Daniel A. Sumner is the Frank H. Buck, Jr., Professor in the Department of Agricultural and Resource Economics at the University of California, Davis and the Director of the University of California Agricultural Issues Center. He participates in research, teaching, and directs an outreach program related to public issues related to agriculture.
He has published broadly in academic journals, books, and industry outlets. His research and writing has received numerous awards for research quality, quality of communication and contribution to policy. He has served as Chair of the International Agricultural Trade Research Consortium, a consultant for farm organization, government agencies and firms and is a frequent speaker at national and international conferences and symposia. In 1998, he was named a fellow of the American Agricultural Economics Association for his career achievement.
From 1978 to 1992, Dan was a professor in the Division of Economics and Business at North Carolina State University. He spent much of the period after 1986 on leave for government service in Washington, DC, where he served at the President’s Council of Economic Advisers before moving to the United States Department of Agriculture (USDA).

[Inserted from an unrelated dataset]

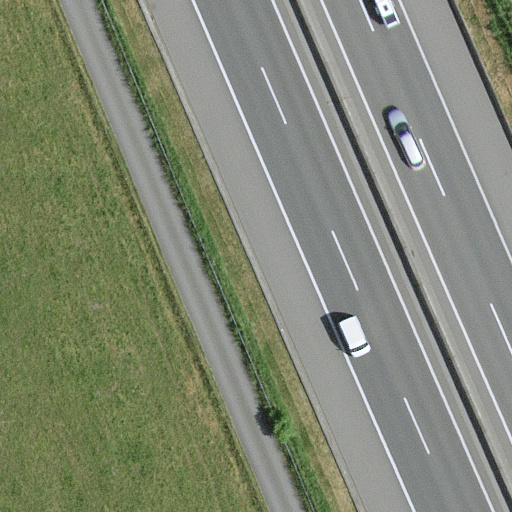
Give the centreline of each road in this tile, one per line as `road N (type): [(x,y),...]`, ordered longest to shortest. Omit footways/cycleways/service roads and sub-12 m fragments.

Immediately prior to moving to California in January 1993, Dan was the Assistant Secretary for Economics at the USDA, where he contributed to policy formulation and analysis on the whole range of topics facing agriculture and rural America — from food and farm programs to trade, resources, and rural development. In his role as supervisor of the USDA’s economics and statistics agencies, Dan was also responsible for data collection, outlook and economic research.
Dan was raised on a fruit farm in Suisun Valley, California and was active in 4-H and FFA activities as a youth. He received a bachelor’s degree in agricultural management from California Polytechnic State University in San Luis Obispo in 1971, a master’s degree from Michigan State in 1973, and a PhD in economics from the University of Chicago in 1978.